初日の感想
「それじゃあ、また明日よろしく」
「はい。また明日」
盟さんはわざわざ玄関まで見送りに来てくれて“また”と明日会える様な言葉を交わせた。会える様なでは無く確実に会うのだがまたこの美人に会えると思うと夢を見てるかと思ってしまう。
それから、盟さんの家を後にして自宅へと向かった。
(うーん。盟さん綺麗だったな~。その割りに、防御と言うか余り警戒心が無いところは少し危なっかしいな)
男が居るのにシャツ一枚で降りてきたし、ちょいちょい隙間からピンクの下着と谷間が見ない様にしていたがやはり思春期の男子だから見ちゃうよね……………?
それに、あんな綺麗な娘が居るのに合鍵を渡す親も親だが、多分それぐらい信頼してくれてるんだと思う。
そこの信頼は親父が紡いできたものもあるから、それなりに尊敬している父親だから事件沙汰やそういったことはしないでおこう。そうでなくてもしないけど…………
「盟さん。綺麗だったな~」
まだ言うかとうざいぐらいだが、俺にとってはそれぐらい印象高く忘れられないんだ。
だからと言って恋をしたと聞かれると微妙なところだ。
俺にとって盟さんはあくまで“綺麗な人”ってだけでそういった感情は向けていない。だからといってそういった仲になりたい訳ではないがそこまでなりたい訳でもない。
だから、言い方からしたら悪いけど、“観賞用”とたまに目の保養にするぐらいで俺は十分だ。
そんな事と考えていると家に着いたから中に入った。
「あ、お帰り~、どうだった?」
「うーん。田辺さんの娘さんかなり美人だったな」
「おぉ! 珍しいおにぃ~から女の子の話とか」
そんなに珍しいのか葵は暫く驚嘆した様子で居た。
まぁ、確かにそういった話は俺には無縁だから訊いた事なんて無いだろうけど、そこまで感心する程では無いと思う。
「てことは、何時かその人がお姉ちゃんになるのか!」
「ブホォォ!?」
俺はいきなりの事でビックリして思い切り唾を吐き捨てた。
「お、お前なぁ、変な事言うな。盟さんは相当美人だから、強面な俺なんかじゃ、釣り合わないわ」
「そんなこと無いと思うけどな~。おにぃは良い人だし、頼りになる人だもん!」
それは人の捉え方だ。俺はたまに要らないお節介をしてしまう。それを良いと思う人も居れば要らんお節介だと毛嫌いする人も居る。

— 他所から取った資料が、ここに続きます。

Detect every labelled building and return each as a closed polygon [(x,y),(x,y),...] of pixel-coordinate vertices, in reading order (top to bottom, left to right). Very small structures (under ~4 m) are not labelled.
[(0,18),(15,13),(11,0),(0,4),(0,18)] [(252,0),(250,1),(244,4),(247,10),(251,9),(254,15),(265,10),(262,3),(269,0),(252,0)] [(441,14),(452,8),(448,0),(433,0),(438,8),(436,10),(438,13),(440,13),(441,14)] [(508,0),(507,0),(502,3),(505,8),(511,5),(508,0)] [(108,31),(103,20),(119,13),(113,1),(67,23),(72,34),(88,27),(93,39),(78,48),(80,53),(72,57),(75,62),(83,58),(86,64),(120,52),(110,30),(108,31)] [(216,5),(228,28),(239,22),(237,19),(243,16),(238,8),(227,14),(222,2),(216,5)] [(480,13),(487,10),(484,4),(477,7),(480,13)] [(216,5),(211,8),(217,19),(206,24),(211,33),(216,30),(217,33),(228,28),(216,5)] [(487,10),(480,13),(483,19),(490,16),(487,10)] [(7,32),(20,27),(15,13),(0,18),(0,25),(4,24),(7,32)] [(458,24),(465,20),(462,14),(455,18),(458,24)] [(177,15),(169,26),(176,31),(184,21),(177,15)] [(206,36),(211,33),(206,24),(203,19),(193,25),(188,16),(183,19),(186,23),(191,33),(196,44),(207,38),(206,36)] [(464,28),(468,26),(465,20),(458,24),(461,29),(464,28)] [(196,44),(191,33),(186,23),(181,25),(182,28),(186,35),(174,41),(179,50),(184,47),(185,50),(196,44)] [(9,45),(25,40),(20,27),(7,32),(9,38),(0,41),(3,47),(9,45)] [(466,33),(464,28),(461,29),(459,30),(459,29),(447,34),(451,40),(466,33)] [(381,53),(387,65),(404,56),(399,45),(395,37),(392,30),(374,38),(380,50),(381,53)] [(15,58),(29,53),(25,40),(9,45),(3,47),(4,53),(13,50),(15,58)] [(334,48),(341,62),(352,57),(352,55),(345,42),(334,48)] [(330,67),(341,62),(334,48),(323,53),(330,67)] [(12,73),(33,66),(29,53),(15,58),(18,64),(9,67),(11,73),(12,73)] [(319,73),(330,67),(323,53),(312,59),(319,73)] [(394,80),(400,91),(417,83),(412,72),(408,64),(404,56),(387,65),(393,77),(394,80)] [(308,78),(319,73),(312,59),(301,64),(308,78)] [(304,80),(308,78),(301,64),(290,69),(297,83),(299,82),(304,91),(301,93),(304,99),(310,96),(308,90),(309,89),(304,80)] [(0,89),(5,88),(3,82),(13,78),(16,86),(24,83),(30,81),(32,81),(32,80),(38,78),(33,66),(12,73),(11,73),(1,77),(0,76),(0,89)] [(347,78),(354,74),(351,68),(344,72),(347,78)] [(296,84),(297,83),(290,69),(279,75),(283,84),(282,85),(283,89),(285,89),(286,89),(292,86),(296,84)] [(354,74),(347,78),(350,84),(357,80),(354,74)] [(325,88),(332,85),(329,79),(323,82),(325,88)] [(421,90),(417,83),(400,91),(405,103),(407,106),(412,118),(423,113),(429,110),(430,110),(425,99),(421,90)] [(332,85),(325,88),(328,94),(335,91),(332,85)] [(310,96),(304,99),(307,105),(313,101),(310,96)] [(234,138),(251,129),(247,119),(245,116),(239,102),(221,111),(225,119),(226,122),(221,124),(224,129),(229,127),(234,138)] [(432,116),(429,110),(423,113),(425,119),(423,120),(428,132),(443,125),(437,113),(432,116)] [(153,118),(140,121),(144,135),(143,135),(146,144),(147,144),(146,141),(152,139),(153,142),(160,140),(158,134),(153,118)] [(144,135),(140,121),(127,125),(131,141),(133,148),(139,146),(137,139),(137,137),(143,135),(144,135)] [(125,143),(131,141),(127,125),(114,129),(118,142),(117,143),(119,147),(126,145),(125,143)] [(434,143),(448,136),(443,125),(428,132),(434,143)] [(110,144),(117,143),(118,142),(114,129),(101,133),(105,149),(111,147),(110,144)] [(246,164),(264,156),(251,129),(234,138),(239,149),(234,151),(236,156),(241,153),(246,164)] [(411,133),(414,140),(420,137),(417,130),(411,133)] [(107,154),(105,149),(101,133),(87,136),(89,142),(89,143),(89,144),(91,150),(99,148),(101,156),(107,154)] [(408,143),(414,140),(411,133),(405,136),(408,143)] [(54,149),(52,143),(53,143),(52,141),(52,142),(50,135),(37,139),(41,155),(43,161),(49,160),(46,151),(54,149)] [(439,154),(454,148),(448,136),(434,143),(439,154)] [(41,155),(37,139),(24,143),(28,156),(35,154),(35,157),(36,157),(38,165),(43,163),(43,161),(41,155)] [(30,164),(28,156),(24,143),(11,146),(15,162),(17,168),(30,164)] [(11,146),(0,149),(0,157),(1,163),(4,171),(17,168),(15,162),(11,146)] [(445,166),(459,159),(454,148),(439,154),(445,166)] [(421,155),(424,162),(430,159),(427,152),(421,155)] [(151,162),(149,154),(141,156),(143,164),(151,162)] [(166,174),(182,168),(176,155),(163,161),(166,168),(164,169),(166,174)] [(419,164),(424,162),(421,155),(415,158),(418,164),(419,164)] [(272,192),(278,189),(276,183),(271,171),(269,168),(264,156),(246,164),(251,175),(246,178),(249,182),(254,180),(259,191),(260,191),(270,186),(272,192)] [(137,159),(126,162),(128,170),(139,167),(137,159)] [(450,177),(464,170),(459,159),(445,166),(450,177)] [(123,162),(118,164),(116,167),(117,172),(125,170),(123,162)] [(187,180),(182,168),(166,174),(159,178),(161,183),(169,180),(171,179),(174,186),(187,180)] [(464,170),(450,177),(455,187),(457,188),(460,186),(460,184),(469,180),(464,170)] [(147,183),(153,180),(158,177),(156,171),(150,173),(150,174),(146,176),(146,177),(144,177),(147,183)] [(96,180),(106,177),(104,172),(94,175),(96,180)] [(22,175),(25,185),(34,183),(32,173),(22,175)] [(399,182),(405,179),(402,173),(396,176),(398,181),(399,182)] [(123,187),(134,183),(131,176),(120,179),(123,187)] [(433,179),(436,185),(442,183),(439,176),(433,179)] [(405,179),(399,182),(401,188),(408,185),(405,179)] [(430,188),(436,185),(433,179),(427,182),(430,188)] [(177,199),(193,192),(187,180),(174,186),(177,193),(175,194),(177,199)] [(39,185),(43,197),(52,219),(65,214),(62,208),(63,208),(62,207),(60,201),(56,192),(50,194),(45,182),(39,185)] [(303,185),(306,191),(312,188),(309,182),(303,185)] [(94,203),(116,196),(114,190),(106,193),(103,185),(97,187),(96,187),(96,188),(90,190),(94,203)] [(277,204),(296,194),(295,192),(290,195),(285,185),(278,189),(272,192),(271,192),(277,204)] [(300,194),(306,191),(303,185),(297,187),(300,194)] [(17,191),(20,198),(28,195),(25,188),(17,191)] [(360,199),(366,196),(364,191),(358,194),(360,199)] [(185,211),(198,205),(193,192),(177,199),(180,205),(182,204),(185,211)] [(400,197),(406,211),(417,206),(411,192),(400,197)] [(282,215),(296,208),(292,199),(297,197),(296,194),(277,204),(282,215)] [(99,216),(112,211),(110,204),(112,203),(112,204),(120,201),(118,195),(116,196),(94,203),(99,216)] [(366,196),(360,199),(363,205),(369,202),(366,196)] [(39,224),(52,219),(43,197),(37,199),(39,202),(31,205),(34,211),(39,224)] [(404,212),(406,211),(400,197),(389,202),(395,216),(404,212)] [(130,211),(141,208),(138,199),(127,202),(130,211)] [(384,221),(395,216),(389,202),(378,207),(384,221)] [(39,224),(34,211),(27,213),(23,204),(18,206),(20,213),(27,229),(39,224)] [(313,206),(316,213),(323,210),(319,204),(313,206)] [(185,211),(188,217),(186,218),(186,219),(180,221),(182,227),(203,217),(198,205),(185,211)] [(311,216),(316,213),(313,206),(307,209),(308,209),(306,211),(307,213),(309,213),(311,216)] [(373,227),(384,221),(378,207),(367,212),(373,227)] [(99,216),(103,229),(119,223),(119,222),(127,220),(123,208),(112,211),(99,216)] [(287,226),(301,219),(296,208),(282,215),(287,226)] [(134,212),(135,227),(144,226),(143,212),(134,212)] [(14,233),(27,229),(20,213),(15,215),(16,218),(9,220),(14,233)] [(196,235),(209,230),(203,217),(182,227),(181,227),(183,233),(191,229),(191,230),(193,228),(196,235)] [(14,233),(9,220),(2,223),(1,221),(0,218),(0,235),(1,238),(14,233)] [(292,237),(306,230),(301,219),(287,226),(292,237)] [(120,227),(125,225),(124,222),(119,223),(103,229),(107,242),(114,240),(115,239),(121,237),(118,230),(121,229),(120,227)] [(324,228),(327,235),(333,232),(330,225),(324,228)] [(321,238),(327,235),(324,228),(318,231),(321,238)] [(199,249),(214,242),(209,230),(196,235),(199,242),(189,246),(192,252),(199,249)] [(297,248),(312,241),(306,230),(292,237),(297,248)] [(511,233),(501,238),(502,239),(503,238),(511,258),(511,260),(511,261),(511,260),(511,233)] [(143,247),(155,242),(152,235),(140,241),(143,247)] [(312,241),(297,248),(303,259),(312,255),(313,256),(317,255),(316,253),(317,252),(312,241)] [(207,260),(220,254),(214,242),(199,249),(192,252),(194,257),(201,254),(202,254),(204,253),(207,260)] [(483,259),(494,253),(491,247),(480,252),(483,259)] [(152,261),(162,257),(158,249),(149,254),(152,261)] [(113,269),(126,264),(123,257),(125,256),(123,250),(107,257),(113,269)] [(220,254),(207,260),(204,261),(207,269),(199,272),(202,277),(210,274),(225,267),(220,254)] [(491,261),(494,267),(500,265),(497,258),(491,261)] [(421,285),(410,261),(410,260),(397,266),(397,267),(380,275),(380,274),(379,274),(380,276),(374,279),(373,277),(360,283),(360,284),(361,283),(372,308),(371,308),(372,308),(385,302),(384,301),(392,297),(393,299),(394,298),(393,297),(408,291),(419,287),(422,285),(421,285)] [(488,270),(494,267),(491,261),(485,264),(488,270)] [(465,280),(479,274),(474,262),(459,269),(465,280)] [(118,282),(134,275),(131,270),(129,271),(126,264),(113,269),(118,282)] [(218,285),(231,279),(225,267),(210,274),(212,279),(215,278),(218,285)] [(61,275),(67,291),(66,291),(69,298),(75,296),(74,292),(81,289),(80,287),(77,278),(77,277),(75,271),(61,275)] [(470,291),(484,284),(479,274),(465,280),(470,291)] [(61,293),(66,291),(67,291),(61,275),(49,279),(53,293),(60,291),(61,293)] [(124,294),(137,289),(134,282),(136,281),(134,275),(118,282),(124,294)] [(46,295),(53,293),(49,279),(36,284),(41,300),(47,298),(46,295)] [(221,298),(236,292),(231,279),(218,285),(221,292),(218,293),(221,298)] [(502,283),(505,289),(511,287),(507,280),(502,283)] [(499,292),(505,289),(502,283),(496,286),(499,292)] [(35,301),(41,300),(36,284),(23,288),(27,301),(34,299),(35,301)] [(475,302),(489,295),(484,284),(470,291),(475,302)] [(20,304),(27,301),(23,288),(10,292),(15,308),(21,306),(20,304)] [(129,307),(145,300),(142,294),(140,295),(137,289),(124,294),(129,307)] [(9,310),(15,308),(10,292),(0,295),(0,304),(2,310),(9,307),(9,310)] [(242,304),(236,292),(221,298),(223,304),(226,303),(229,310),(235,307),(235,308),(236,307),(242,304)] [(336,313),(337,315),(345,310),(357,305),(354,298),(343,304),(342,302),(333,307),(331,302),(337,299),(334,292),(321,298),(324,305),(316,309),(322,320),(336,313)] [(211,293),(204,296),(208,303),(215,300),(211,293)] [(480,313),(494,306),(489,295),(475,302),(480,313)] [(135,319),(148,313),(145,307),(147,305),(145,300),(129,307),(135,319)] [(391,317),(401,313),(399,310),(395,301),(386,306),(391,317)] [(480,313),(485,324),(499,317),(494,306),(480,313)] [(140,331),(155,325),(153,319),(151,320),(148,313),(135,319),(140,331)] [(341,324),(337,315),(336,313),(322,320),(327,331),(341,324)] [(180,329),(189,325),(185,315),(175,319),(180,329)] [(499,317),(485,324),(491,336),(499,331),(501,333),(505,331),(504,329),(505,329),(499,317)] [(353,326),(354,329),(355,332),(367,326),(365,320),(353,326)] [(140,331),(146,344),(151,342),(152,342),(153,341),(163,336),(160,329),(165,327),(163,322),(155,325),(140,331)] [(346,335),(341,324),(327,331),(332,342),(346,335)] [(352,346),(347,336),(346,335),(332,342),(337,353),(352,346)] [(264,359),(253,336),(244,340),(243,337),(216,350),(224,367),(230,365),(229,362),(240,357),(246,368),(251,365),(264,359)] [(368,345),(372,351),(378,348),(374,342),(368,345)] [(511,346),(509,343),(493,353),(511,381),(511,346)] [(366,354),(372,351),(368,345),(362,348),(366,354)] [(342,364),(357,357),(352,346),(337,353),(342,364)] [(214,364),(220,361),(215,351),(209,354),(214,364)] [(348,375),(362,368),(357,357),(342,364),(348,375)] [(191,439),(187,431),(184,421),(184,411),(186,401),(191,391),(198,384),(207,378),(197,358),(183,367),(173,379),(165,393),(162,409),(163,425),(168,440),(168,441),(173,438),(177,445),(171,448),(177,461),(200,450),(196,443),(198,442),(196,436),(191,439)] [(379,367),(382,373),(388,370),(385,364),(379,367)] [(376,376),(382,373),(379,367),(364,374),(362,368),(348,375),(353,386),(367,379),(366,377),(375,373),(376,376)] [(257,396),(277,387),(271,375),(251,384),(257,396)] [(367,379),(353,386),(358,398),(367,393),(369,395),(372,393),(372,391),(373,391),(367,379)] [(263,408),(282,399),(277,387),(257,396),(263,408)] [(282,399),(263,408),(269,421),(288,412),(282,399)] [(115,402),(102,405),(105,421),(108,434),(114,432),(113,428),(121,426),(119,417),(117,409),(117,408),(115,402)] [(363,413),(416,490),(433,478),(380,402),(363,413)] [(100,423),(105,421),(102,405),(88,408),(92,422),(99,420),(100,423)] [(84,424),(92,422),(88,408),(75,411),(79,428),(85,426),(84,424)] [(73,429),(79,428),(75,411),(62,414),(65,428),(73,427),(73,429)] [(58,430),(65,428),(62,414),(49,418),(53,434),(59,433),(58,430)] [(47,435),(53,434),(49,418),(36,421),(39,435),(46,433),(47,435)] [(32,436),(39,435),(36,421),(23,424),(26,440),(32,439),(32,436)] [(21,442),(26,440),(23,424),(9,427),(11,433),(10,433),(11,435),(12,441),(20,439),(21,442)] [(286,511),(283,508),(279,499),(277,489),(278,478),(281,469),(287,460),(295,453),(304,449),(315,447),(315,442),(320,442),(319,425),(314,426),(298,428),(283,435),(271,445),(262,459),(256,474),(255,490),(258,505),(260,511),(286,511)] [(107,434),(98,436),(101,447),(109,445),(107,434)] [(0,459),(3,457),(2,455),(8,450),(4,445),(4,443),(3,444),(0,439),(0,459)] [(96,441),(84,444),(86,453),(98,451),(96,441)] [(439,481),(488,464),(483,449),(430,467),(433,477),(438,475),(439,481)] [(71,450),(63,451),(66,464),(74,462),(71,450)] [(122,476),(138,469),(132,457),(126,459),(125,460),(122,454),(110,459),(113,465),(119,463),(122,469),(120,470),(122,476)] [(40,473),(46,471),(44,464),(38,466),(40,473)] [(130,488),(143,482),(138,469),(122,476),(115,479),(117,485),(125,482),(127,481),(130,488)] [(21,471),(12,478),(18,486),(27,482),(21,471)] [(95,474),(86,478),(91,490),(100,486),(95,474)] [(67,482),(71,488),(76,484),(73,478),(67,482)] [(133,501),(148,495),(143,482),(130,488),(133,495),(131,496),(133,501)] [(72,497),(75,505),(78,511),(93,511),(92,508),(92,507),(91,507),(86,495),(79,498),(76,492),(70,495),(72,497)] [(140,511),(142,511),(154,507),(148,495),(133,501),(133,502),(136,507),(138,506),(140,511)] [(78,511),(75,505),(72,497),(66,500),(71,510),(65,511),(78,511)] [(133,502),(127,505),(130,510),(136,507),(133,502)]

でも、盟さんには多分良い人の方で通せたと思う。そこは美人にそう思われて喜ぶべき場所だ。
表に出すと多分キモがられるから心の中でよしゃぁぁ!! と喜びの叫びを上げてそっと心の片隅にしまっておく。
「あ、そうだ。葵、ちゃんと飯食ったか?」
これだけは聞いておかないといけない事だと思い出して葵に聞いた。まぁ、冷蔵庫とか鍋を見れば一目瞭然なのだが本人から聞いた方が一番良い。
何か、変に疑うと信頼関係が崩れるのが怖いから本人に確認してから冷蔵庫を見たりはする。
その後も一応確認しに行くと流し台に食べ終わった食器が水を浸けてあったのを確認して。ちゃんと水に浸けるまでやっていたので感心感心っと頷いて近くに居た葵を撫でた。
撫でたら「キモいから辞めて」っと冷たい目で言われかなり心が傷ついたが………
うん、まぁ、良いんだけどな。いきなり撫でた俺が悪いんだから仕方ないんだけどさぁ、もっと違う言い方ないの? 葵さん……………
「おにぃ、明日もこの時間なの?」
「うーん。今日はちょっと色々あったからな。明日は今日より早く帰って来れると思うぞ」
「そっか! なら、良いや」
少し寂しかったのか? そうだな。明日は早く帰ってきて葵が好きな物でも作ってやるか。
「明日は、ハンバーグでも作るか」
「ほんと!? やったー!」
跳び跳ねながら「わーい! わーい!」っと言ってる葵に「跳び跳ねるな」っと叱る睦月。